Well, the melee smash talent tree only goes up three levels and you can get 5 talents by 10th level, so you could use it as a second tier effect after maxing melee smash to do even more for things with hardness.
 



No, character concept is not germaine to this topic. I'm talking purely in terms of balanced game mechanics. Allow me to rephrase for additional clarity:

Can anyone think of a situation where Ignore Hardness is a more advantageous talent than Melee Smash?
 


Alejandro said:

Me neither. Sounds like a house rule to double or triple the effect of ignore hardness is in order. Especially since ignore hardness only works against those rare things with hardness, most of which don't fight back anyway. Perhaps doubling the effect and allowing it to work against any form of damage reduction would be a good alternative.
 

2WS-Steve said:
Me neither. Sounds like a house rule to double or triple the effect of ignore hardness is in order. Especially since ignore hardness only works against those rare things with hardness, most of which don't fight back anyway. Perhaps doubling the effect and allowing it to work against any form of damage reduction would be a good alternative.

- **DATASET ENTRIES**
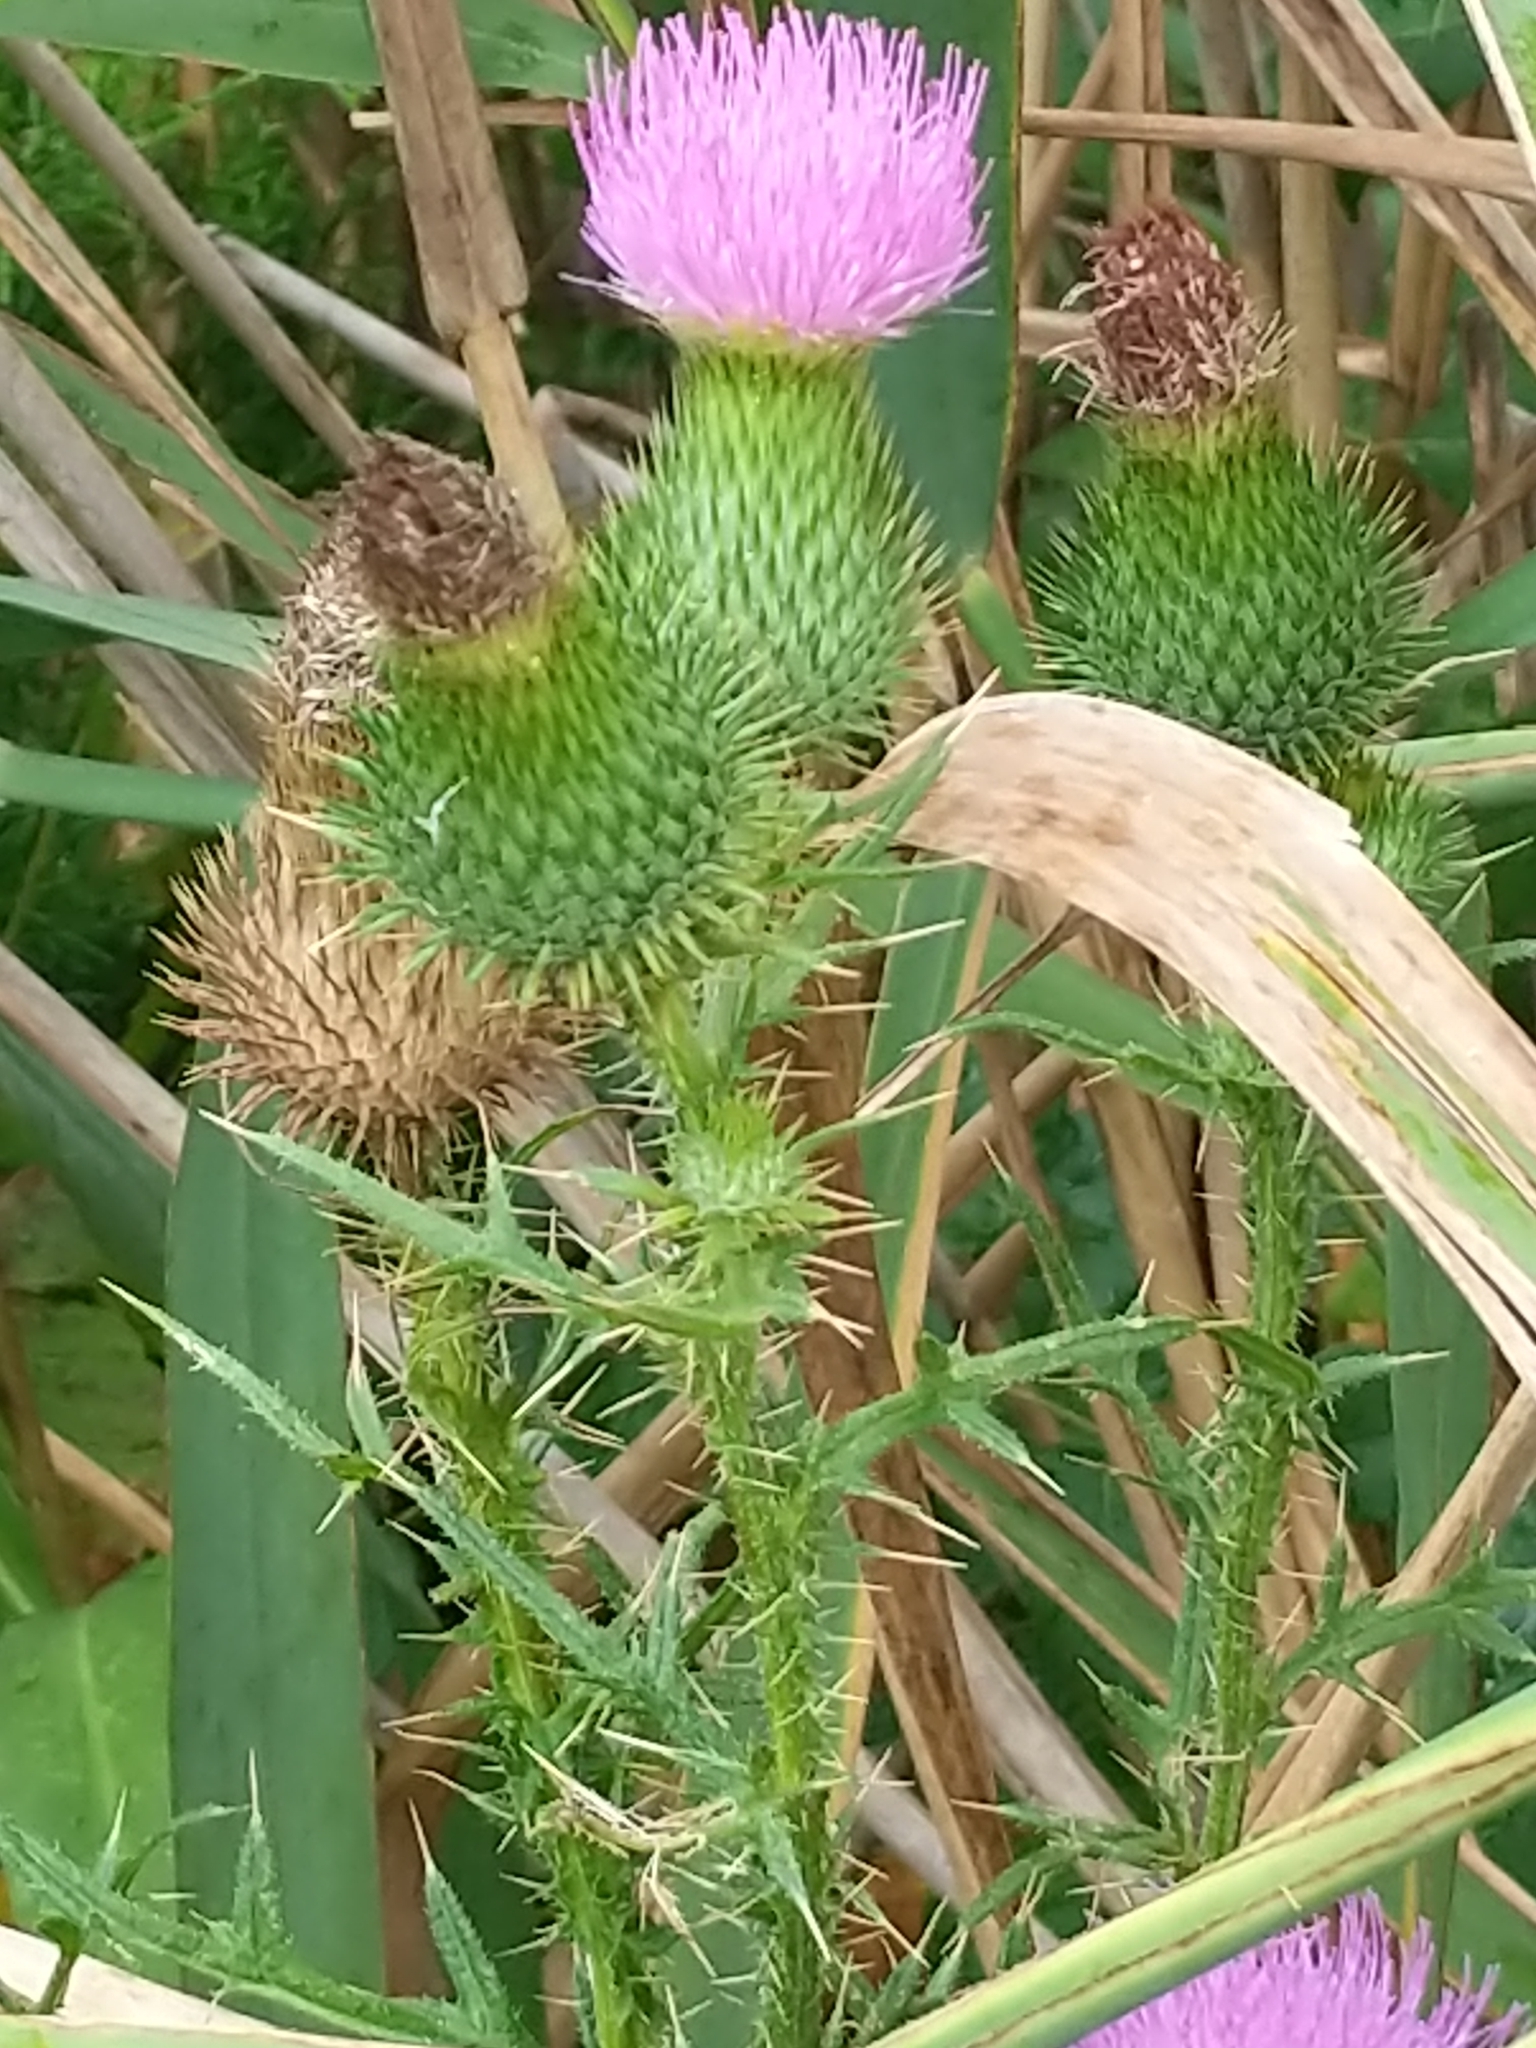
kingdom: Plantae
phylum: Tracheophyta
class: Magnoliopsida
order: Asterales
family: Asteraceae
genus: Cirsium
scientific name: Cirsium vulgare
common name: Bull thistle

- **SHORT PROBLEM**
Resume the forum thread on the Ignore Hardness and Melee Smash talents after its final sentence. The rows are separate material, unrelated to the forum thread.

- **RESPONSE**
Good ideas. Having the Ignore Hardness double as a magical "plus" for purposes of penetrating damage reduction also meshes well.

Btw, love Master-of-Arms. Are you the same Steve P. of Hero Games fame?
 

Hm... As you say it, there isn't really any reason to take it. However, I'm guessing there's a "only against targets without hardness" clause floating around with the damage increase one, in which case, you'd have to take both for the full effect. Outside of that, or adding a "gains +1 damage against targets without hardness" (which would, in the end, make them identical), there seems to be no non-flavor reason to take Ignore Hardness over Melee Smash.